= Elsa Beata Brahe =

Swedish noble (1629–1653)

Elsa Beata Brahe

Elsa Beata Persdotter Brahe (1629 – 7 April 1653), Elizabeth Beatrice was a Swedish countess and duchess, married to Adolph John I, Count Palatine of Kleeburg, Duke of Stegeborg, the brother of king Charles X Gustav of Sweden.

==Life==
She was the daughter of Per Brahe the Younger and Kristina Katarina Stenbock, and was raised by her paternal grandmother Elsa Gyllenstierna at Rydboholm Castle. As the majority of female nobles at the time, her education mainly focused on how to manage an estate, and how to act in a representational social life.

Prior to her marriage, she served as maid of honour to queen Christina of Sweden. The queen introduced her to Adolph John, and the couple was engaged in 1646. The wedding took place at Tre Kronor (castle) 1649 in the presence of the monarch.

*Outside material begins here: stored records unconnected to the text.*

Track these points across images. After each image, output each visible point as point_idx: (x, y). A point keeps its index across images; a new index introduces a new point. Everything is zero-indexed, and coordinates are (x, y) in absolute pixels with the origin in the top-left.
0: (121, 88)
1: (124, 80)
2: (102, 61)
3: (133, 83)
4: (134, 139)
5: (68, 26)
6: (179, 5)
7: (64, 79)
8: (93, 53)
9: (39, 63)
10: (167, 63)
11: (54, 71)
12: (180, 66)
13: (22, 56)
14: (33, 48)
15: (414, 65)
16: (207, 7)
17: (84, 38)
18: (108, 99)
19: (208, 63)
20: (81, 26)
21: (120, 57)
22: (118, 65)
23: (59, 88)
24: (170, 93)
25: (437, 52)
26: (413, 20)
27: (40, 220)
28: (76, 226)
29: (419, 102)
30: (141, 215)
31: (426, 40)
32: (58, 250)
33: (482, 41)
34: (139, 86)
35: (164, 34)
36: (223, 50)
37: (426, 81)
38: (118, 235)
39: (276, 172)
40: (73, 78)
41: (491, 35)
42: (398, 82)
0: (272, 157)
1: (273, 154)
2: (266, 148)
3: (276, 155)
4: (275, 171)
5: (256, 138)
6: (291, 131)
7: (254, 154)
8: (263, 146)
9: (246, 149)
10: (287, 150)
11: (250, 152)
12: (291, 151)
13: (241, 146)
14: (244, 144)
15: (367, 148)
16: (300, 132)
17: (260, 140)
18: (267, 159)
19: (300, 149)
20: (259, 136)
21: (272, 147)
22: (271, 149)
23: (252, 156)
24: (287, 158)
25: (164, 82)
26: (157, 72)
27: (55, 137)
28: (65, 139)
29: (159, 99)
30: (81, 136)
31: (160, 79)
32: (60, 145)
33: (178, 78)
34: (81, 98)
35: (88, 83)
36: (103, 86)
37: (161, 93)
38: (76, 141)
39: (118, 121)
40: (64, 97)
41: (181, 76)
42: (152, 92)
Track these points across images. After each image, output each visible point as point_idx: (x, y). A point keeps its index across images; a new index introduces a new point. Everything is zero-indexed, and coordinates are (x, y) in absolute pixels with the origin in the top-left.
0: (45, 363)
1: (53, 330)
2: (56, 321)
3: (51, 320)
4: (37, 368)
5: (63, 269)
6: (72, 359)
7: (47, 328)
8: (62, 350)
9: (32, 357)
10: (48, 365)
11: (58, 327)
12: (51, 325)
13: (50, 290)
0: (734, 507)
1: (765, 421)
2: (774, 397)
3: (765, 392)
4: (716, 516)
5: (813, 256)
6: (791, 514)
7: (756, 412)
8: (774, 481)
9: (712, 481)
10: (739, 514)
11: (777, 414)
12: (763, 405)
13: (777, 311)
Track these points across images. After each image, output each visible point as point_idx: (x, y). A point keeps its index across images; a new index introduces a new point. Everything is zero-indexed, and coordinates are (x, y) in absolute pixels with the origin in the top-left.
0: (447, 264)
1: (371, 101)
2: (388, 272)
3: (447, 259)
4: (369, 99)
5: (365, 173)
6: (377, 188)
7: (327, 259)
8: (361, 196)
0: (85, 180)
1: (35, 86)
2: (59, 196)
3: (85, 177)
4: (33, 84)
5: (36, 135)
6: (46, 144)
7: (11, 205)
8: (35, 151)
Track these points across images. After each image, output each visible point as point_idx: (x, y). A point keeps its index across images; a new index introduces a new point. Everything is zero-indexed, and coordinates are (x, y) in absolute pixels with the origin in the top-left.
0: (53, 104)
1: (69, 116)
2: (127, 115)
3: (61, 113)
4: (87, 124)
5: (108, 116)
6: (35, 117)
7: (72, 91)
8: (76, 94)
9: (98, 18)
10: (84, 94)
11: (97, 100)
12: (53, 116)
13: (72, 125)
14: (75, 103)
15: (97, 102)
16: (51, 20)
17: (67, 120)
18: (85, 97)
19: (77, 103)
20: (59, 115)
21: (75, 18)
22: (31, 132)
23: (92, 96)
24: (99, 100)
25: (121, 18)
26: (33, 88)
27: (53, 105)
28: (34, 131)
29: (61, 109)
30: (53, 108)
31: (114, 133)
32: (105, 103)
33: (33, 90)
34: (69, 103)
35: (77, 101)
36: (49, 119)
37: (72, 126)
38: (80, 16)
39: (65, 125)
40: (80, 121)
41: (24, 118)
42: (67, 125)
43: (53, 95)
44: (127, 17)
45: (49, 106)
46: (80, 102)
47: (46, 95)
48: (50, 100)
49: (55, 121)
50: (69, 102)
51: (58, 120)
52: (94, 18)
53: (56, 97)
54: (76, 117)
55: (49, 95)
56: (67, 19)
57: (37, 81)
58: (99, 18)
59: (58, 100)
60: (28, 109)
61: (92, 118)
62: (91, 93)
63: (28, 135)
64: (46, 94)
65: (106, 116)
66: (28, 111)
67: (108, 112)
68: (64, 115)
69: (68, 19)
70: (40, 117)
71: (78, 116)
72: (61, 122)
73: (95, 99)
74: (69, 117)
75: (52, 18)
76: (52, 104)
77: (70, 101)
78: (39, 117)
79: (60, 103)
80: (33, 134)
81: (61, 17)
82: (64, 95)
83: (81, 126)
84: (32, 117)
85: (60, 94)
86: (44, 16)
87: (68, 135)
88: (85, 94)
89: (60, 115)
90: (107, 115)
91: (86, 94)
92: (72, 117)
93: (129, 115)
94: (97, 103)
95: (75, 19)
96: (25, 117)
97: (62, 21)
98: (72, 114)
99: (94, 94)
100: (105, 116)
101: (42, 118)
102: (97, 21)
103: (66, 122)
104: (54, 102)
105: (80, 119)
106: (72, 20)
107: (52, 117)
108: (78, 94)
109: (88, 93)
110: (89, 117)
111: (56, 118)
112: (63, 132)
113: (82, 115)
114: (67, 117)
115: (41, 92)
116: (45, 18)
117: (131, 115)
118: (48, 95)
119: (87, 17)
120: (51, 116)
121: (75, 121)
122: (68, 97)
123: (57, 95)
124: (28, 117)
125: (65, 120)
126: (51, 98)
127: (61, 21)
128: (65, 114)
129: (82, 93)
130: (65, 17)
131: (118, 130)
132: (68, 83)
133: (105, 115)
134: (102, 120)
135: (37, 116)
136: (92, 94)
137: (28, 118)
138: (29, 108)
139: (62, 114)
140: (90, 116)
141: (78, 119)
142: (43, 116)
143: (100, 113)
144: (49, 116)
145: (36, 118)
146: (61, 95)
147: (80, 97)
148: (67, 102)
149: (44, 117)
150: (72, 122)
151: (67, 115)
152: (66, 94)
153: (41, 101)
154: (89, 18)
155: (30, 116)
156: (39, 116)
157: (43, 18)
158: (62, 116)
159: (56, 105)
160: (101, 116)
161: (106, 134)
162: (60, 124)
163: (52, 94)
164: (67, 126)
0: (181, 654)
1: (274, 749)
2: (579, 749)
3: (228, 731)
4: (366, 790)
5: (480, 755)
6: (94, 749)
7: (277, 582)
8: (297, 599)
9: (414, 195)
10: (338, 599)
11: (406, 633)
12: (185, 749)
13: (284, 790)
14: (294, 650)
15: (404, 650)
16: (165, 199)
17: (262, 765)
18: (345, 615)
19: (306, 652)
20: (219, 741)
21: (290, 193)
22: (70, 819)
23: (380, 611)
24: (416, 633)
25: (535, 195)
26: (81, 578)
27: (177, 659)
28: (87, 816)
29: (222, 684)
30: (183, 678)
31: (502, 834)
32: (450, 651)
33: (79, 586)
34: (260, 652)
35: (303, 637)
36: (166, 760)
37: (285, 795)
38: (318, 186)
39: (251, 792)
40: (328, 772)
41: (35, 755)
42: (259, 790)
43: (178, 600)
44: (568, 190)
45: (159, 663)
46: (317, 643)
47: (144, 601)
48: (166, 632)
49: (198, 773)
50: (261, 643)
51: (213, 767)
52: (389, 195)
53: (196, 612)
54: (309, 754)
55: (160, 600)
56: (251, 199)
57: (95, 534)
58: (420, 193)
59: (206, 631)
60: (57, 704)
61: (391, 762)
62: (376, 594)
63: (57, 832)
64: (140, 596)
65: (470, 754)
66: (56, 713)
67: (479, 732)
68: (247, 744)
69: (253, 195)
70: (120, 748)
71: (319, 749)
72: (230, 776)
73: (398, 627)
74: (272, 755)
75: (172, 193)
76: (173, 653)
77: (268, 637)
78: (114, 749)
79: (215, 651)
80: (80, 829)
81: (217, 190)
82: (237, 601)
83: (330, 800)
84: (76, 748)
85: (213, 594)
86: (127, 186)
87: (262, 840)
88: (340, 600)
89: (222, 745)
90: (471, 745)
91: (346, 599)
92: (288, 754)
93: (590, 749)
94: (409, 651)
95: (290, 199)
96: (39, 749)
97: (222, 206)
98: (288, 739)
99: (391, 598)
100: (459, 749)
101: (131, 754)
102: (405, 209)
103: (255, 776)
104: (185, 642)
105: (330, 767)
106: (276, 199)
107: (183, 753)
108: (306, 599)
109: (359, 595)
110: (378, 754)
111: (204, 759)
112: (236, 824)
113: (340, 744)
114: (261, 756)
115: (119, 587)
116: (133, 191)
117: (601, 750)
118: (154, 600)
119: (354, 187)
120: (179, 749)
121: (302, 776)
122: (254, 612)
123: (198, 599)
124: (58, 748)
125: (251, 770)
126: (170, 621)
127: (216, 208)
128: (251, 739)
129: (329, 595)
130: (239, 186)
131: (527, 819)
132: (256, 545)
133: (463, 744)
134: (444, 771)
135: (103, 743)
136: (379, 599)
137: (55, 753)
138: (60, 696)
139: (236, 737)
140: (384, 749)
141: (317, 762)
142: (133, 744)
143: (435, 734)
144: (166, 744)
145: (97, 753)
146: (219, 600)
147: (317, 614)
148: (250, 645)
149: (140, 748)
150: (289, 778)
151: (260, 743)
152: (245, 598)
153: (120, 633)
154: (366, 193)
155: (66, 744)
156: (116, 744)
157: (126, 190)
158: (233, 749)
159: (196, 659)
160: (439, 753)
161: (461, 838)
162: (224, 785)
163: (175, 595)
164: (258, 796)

The marriage was described as unhappy, and her spouse was said to neglect in favor of his personal pleasures. While the second spouse of Adolph John has been described as his equal in his bad habits, his first spouse has in contrast been described as his opposite in this regard and as the superior of them both. The economic circumstances of the ducal couple was solved when Adolph John was appointed general governor of Västergötland in 1651.

Elsa Beata had only one child: a son who lived a few months after birth in 1652. She died during a visit to Vadstena after a period of ill health.